How to Grow Sweet Corn

How to Grow Sweet Corn

Fresh sweet corn is a summer staple anywhere in the country, and one of the most delicious treats that you can grow in your backyard garden in the warm season. While there are regional preferences across the country for some vegetables, everyone loves a fresh ear of sweet corn! Whether it's roasted, boiled, or eaten raw, it's guaranteed to be good. Below we'll give you some general tips and best practices to grow sweet corn in your backyard garden.

Selecting the Right Variety

Choosing a sweet corn variety to grow can be intimidating, especially for new gardeners. There are so many different varieties and it's hard to determine which one might be the best for you. To keep it simple, there are three primary types of sweet corn varieties --  standard (su), sugary-enhanced (se), and supersweet (sh2). We provided the abbreviations there because sometimes that's all seed companies will use to differentiate varieties.

The standard (su) types are older varieties that have been around for decades. These varieties have a lower sugar content, which means they have a shorter harvesting and processing window. If you don't pick these at just the right time, they'll taste starchy instead of sweet.

The supersweet (sh2) types have the highest sugar content. They also have the longest harvesting and processing window, which is usually about 10 days. These varieties are the most popular due to their sweet flavor and ability to hold for days without getting starchy. Lastly, the sugary-enhanced (se) varieties are somewhere in the middle. They're sweeter than the older (su) varieties, but not as sweet as the supersweet (sh2) varieties.

How to Grow Sweet Corn

Preparing the Soil

Corn is a heavy feeding vegetable which means it likes plenty of water and fertilizer. Before planting your corn seeds, add a healthy amount of Coop Gro fertilizer to the planting furrows where your corn rows will go. We recommend using a half-gallon pitcher of Coop Gro per 30' row feet.

Planting Sweet Corn Seeds

Sweet corn is pollinated by the wind. Pollen from the male flower at the top of the  plant (the tassel) is transferred to the female flower (the silks on the ear) via wind. Really small plantings of corn do not usually get pollinated very well, resulting in spotty ears of sweet corn.

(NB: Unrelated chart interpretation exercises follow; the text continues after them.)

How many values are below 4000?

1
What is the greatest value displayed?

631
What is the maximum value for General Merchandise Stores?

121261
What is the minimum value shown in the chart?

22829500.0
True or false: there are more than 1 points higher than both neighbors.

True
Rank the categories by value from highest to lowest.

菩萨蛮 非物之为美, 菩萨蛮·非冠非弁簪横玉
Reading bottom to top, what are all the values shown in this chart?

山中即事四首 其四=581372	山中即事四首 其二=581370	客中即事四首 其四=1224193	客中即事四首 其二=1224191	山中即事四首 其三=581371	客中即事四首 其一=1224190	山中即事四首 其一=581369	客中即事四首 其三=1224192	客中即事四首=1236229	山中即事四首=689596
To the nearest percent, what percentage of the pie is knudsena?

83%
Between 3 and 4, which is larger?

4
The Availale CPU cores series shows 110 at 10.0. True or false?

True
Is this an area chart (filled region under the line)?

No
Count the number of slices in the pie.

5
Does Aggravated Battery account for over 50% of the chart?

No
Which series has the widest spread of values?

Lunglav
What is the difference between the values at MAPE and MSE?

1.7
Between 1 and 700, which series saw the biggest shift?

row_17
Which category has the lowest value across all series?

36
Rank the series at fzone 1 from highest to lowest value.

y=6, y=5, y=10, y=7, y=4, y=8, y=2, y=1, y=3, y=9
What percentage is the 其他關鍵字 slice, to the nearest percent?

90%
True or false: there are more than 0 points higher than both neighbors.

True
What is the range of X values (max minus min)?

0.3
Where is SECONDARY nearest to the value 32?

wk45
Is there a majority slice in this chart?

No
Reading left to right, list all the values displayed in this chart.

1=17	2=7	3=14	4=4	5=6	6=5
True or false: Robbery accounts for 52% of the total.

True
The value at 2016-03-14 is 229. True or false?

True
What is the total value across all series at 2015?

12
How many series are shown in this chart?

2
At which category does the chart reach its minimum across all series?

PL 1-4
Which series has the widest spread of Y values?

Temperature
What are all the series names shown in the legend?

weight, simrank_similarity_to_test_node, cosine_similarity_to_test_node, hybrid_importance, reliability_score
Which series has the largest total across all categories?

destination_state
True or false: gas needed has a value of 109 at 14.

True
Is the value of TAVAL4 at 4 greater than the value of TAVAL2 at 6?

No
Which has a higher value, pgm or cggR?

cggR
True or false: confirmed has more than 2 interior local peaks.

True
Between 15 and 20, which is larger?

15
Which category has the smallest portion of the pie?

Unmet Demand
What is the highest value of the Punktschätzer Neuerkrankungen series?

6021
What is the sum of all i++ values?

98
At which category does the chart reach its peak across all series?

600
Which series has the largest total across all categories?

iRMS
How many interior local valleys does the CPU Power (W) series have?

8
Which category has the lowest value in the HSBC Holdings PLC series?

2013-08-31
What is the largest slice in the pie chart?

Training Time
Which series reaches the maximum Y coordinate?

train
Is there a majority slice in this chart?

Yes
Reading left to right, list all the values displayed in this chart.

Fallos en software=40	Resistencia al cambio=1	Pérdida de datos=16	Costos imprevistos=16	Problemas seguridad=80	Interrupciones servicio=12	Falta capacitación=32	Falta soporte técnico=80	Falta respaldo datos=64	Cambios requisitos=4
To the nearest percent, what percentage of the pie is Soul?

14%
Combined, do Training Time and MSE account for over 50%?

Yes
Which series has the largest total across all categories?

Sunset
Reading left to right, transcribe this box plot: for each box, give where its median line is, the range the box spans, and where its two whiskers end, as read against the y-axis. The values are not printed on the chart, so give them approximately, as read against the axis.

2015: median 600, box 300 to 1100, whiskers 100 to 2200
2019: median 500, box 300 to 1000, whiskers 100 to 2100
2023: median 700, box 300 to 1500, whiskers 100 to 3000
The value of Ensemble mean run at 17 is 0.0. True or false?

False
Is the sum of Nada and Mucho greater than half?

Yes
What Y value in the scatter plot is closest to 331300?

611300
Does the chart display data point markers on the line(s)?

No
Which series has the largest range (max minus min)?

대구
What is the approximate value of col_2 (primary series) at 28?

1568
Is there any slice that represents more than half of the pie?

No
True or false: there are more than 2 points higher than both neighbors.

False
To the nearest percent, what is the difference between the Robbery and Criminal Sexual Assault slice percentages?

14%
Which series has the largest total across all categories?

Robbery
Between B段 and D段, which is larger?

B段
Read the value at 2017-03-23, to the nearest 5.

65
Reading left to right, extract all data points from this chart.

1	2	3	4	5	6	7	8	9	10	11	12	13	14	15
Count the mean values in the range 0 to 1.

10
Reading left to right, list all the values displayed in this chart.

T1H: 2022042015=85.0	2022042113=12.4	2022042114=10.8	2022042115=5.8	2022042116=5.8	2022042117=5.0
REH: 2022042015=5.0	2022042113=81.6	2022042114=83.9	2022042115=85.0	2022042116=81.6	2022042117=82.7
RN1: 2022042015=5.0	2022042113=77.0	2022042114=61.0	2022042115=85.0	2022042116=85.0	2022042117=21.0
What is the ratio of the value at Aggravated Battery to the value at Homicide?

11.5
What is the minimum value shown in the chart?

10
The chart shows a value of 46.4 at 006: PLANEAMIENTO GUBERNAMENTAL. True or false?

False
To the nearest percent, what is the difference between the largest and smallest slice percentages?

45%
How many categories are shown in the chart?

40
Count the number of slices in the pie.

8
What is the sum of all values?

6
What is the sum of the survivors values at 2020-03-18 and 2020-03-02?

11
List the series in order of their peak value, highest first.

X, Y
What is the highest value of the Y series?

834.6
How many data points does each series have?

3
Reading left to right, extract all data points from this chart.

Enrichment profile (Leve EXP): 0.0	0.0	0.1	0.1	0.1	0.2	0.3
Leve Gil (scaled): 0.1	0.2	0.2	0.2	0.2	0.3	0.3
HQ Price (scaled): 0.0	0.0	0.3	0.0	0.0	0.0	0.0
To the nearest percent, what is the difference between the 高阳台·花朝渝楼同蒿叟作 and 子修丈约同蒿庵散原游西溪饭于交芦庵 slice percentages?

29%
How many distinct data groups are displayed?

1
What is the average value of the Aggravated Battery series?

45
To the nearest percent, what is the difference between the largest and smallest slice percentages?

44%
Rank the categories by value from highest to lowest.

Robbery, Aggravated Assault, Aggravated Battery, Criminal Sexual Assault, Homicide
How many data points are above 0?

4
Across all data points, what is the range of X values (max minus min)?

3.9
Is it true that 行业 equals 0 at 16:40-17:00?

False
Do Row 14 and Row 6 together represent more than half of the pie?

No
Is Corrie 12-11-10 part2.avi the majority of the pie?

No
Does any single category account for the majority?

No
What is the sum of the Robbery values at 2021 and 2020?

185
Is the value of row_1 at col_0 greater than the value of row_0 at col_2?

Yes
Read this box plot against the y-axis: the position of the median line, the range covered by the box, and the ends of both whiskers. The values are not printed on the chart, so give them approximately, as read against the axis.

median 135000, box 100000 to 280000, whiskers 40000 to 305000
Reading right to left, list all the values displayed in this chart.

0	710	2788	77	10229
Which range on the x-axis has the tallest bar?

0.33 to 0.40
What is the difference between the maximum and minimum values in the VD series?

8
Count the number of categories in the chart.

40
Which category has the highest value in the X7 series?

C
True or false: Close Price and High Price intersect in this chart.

As a result, we recommend planting at least three rows of sweet corn at one time. Also try to plant in a square configuration if possible. Long, skinny plots of sweet corn do not usually have very good pollination.

Seeds should be planted approximately 1/2" deep, but seed spacing will vary depending on your irrigation system. If planting sweet corn with drip irrigation or other adequate irrigation systems, you can plant seeds as close as 6" apart along the row. If water will be limited, consider spacing seeds 12" apart along the row.

Caring for Your Sweet Corn Plants

Once your sweet corn plants are approximately 8-12" tall, apply another half gallon scoop of Coop Gro per 30' of row. Sprinkle it alongside the corn rows and use a rake or other shallow garden tool to mix it into the soil beside the plants. Once the corn plants are approximately 18" tall, feed it with a nitrogen-only fertilizer.

Be sure to give the corn plants plenty of water throughout the growth cycle. If the corn leaves every become curled, that means the plants are stressed and need water. You want to see dark green leaves which means the plants have plenty of nutrients, and flat leaves which means they are not water-stressed.

How to Grow Sweet Corn

When to Harvest Sweet Corn

Sweet corn is ready to harvest when the silks turn brown and the kernels on the ears become nice and plump. When the silks (aka female flowers) initially appear, you'll notice that they are white or pink. As the corn ear becomes pollinated and matures, these silks will start to turn brown and dry.

Once the silks turn brown and become crispy, starting checking the corn daily to see how it tastes and if it's ready. All the ears won't likely be ready at the same exact time, but they'll all usually ripen within a week or two.

We often get antsy and like to pick a few ears early before the kernels are completely plump. Fresh sweet corn is so delicious that we can't wait. So we'll start enjoying some of it as soon as we can, while waiting on the rest of it to mature!